第5話 双子の秘密

「答え辛いなら無理して答えなくていいよ?」


 私はさっきリクに言われた言葉をそのまま返した。すると、


「...いや、話しておくよ。せっかく友達になれたんだしな。隠し事は無い方がいいだろう...」


「そうね。結論から言えばコイツのせいよ」


 クウがあっけらかんとした口調でリクを指差す。 


「なぁっ!? それは色々と端折り過ぎだろ!?」


 リクが気色ばむ。


「あら、本当のことじゃないの。私達が通っていた前の学校にね、モラハラ、パワハラ、セクハラの三拍子揃った最低最悪な体育教師が居たのよ。ある日、私の親友の女の子がセクハラされてる場面にたまたま遭遇した私は、そいつをフルボッコにしちゃったの」


「それはまた...」


 可憐な容姿にそぐわずなんて過激な...


「でね、それくらいならまだ停学処分で済んだかも知れなかったんだけど、隙をみてその最低教師が逃げようとした訳よ」


「そこをたまたま通り掛かった俺が、止めようとしてついうっかり魔法でこんがり焼いちゃってな...」


「ね? コイツ馬鹿でしょ? 私は足止めしてって叫んだのにさ、トースト焼くみたいに焦がしちゃうんだもん」


「馬鹿っていうな! 馬鹿って言う方が馬鹿なんだぞ!」


「そ、それでその人は死んで...」


 私は恐る恐る尋ねた。


「ううん、悪運だけは強かったのか、命だけは取り留めたけど、その教師がクビになったと同時に私達も退学になったって訳」


「そうだったんだ...親友を守るためとはいえ災難だったね...」


「いや...災難だったのは寧ろそれからだった...」


 リクが遠い目をして呟く。


「えっ!? 何があったの!?」


「私達の母親が大激怒してね...父親が止めに入らなかったら死んでいたかも...」


 クウも遠い目をしている。


「その...なんて言ったらいいのか...御愁傷様? それでウチの学校に転校して来たんだね」


 私がそう言った途端、急に二人が挙動不審になる。


「ま、まぁ、そんなとこかな.. 」


「そ、そうそう、外で修行して来いって家を追い出された...みたいな?」 


「いやなんで疑問形!?」


「と、取り敢えず、経緯はそんな感じだ」


 まだなんか隠してるみたいだけど、まぁいいか。友達とはいえあんまり詮索するのもどうかと思うしね。

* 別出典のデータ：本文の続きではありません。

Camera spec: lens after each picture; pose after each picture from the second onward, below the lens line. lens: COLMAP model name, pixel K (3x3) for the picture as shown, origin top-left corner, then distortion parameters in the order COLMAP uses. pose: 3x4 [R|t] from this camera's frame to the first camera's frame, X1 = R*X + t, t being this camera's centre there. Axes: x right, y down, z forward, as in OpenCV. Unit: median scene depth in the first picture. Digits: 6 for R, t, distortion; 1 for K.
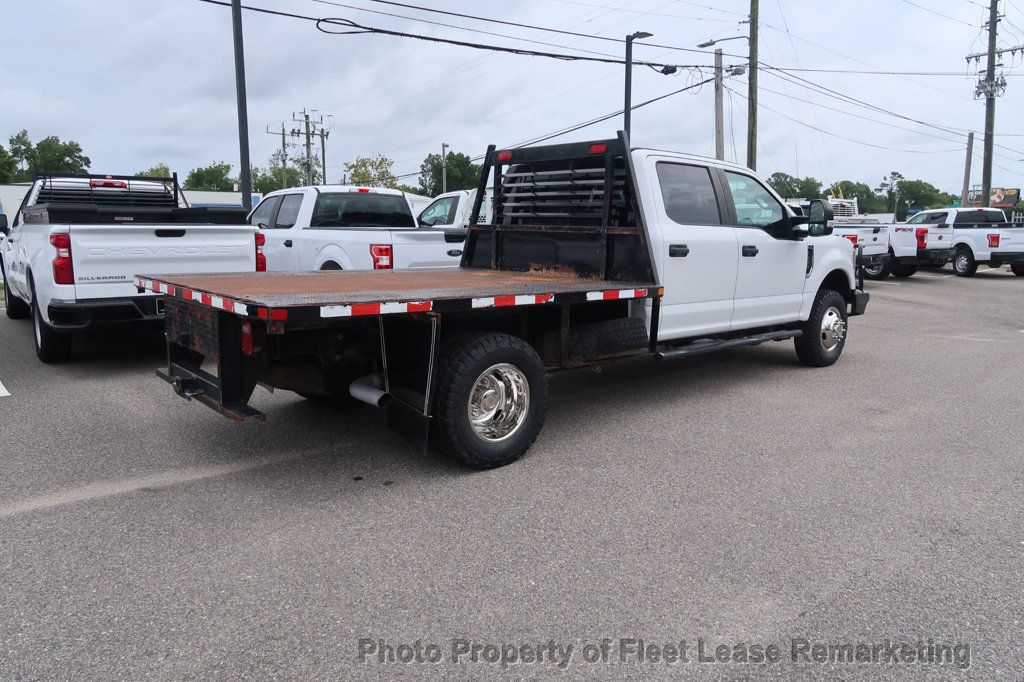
lens RADIAL K [[707.2, 0, 506.4], [0, 707.2, 339.5], [0, 0, 1]] dist [-0.033185, 0.015095]
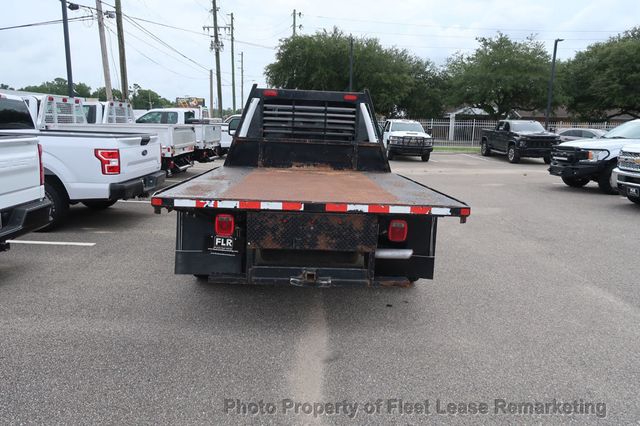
lens RADIAL K [[442.0, 0, 317.5], [0, 442.0, 213.8], [0, 0, 1]] dist [-0.033185, 0.015095]
pose [[0.625995, -0.140063, 0.767146, -0.223317], [0.093538, 0.990122, 0.104446, -0.028566], [-0.774197, 0.006375, 0.632912, 0.099617]]
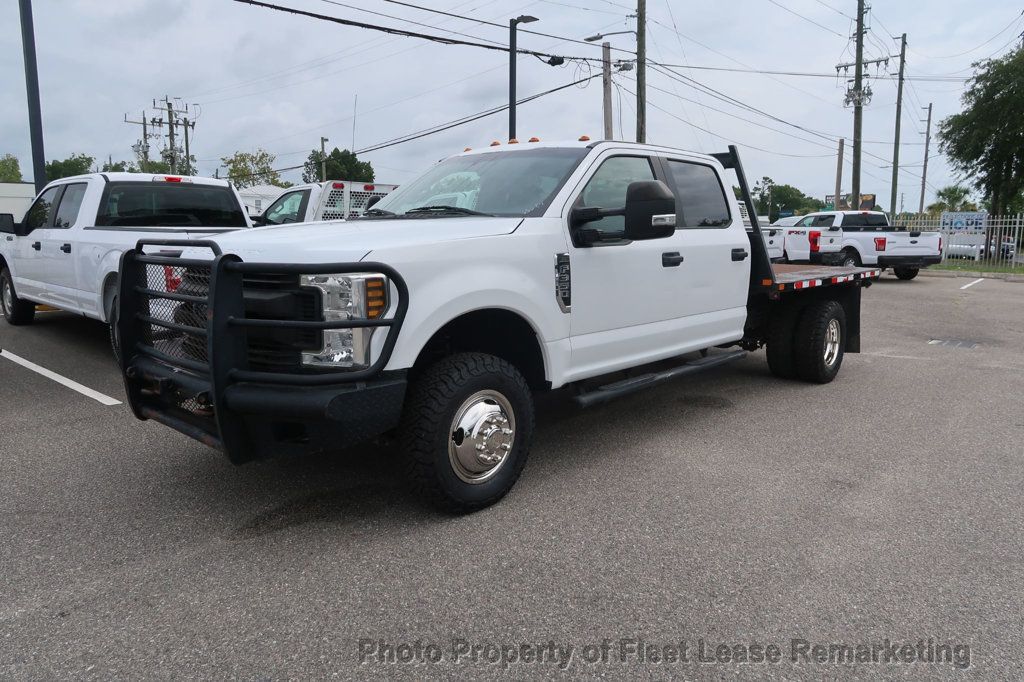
lens RADIAL K [[707.2, 0, 507.6], [0, 707.2, 341.2], [0, 0, 1]] dist [-0.033185, 0.015095]
pose [[0.988153, -0.016801, 0.152547, 0.020559], [0.016432, 0.999858, 0.003683, -0.015674], [-0.152587, -0.001133, 0.988289, 0.093475]]
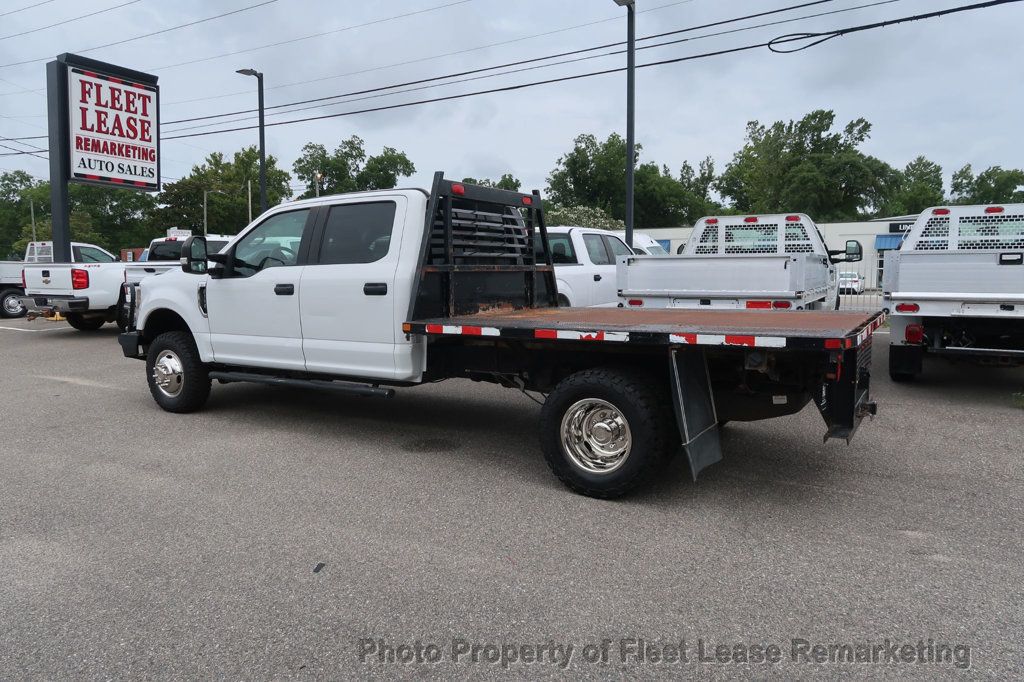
lens RADIAL K [[707.2, 0, 509.6], [0, 707.2, 341.1], [0, 0, 1]] dist [-0.033185, 0.015095]
pose [[0.339414, 0.095880, -0.935738, 0.430955], [-0.134364, 0.989532, 0.052655, -0.048700], [0.930991, 0.107858, 0.348744, 0.309519]]
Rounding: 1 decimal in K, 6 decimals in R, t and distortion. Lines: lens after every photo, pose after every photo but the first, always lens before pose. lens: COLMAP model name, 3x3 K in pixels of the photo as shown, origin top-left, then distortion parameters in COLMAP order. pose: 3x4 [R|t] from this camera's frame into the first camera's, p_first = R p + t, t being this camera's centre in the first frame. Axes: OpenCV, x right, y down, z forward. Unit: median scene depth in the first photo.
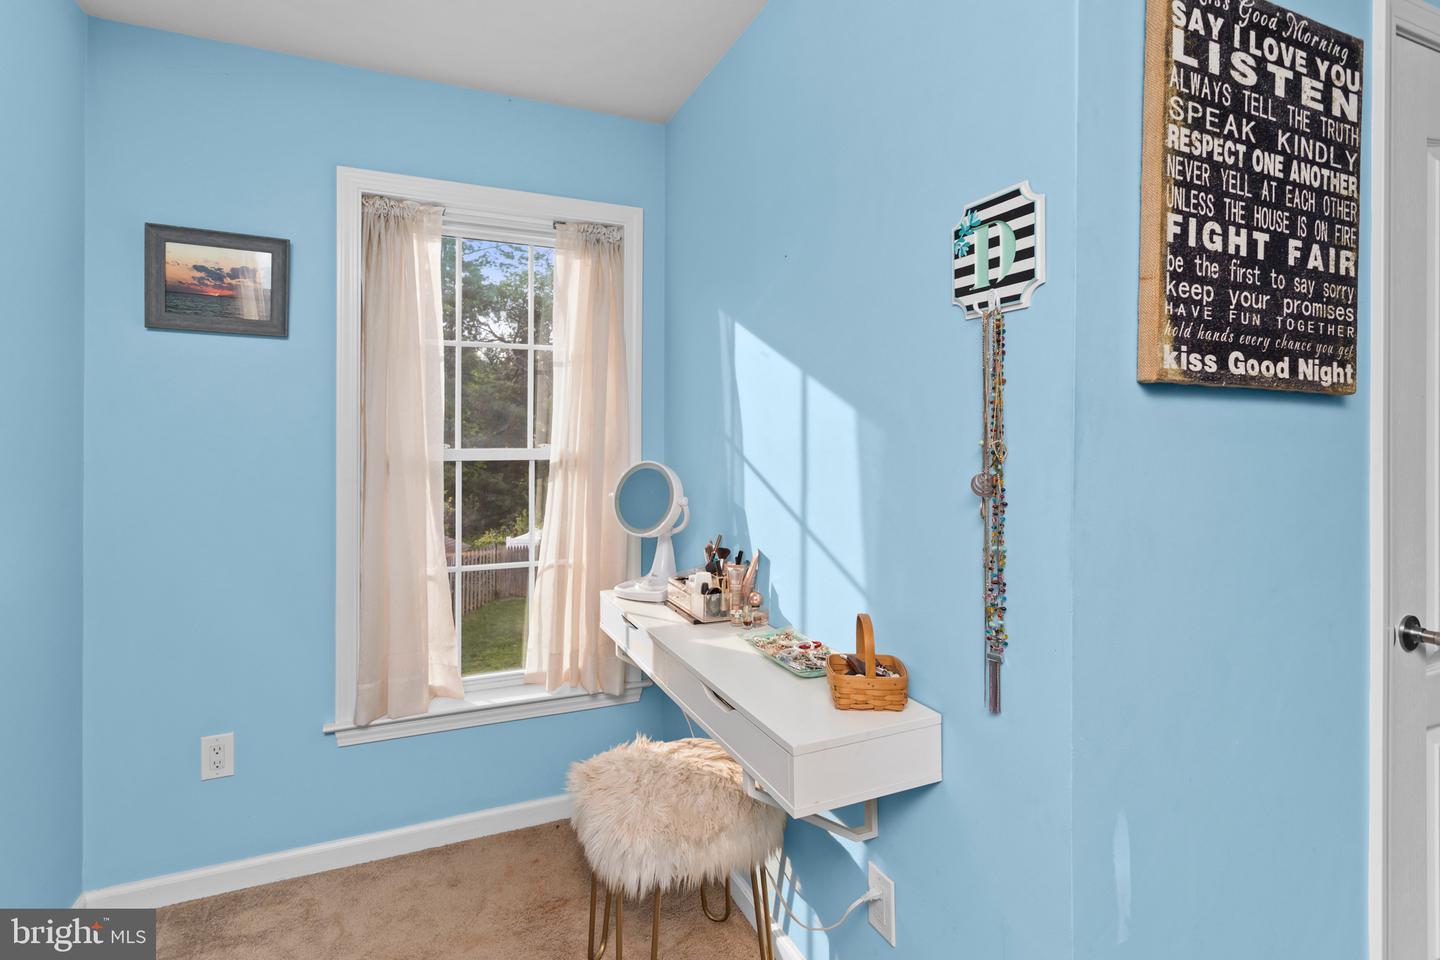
lens RADIAL K [[682.8, 0, 694.7], [0, 682.8, 440.4], [0, 0, 1]] dist [-0.001984, 0.000957]
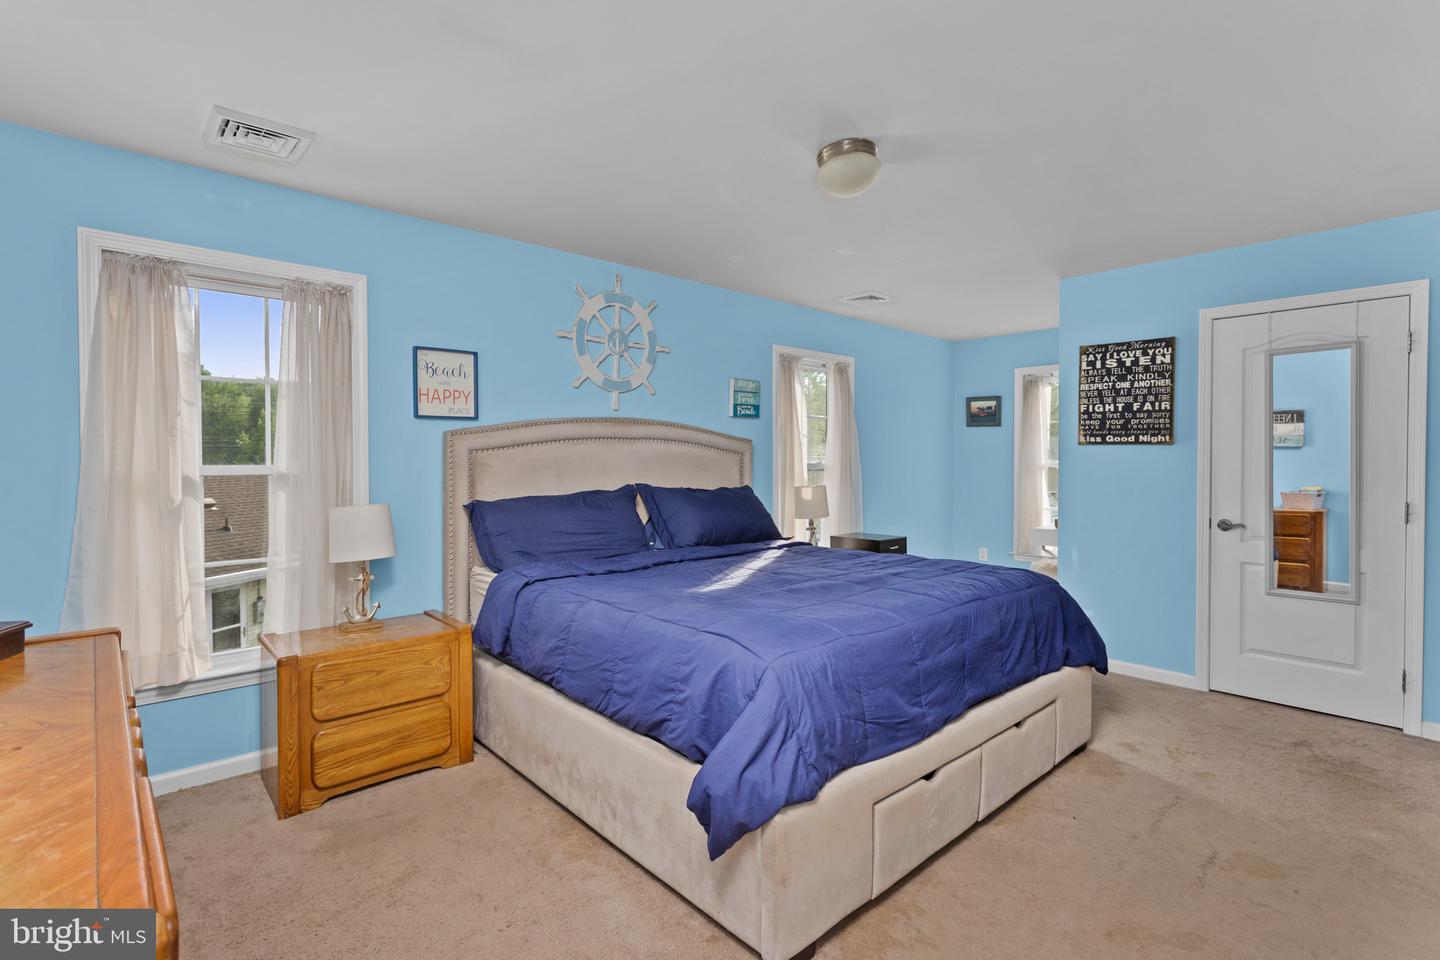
lens RADIAL K [[682.8, 0, 718.3], [0, 682.8, 470.5], [0, 0, 1]] dist [-0.001984, 0.000957]
pose [[0.316287, 0.016964, -0.948512, 3.803917], [-0.004690, 0.999856, 0.016318, 0.016675], [0.948652, -0.000713, 0.316321, -2.371338]]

 そうこうしている内に、冒険者ギルドへ到着した。ギルドの中は雑然としていた。入ってすぐの中央部分が受付カウンターで、依頼を受ける人達で混み合っている。


 右側に依頼ボードがあり依頼を物色している人達が居る。左側にバーカウンターが併設されていて、昼間から酒を呷る人達が屯している。 


 私は早速、依頼ボードを見に行く。


「いつもどんな依頼を受けてるんだ?」


「そらもうコスパが高いヤツよ。学生の身だから時間が限られてるからね。効率良く高く稼げる依頼オンリー」 


「な、なるほど...」


「アイラは他の冒険者の人達とパーティー組んだりはしないの?」


「普段はしないよ? 分け前が減るじゃん?」


「そ、そうね...」


 二人が若干引き気味なんだが...


「でも今日は二人が一緒だから、普段引き受けない依頼を受けてみようか?」


「例えばどんな?」


「これなんか良くない?」


 私は一枚の依頼書を指差す。


『サンドワームの討伐依頼』


 二人の顔が微妙に引き攣った。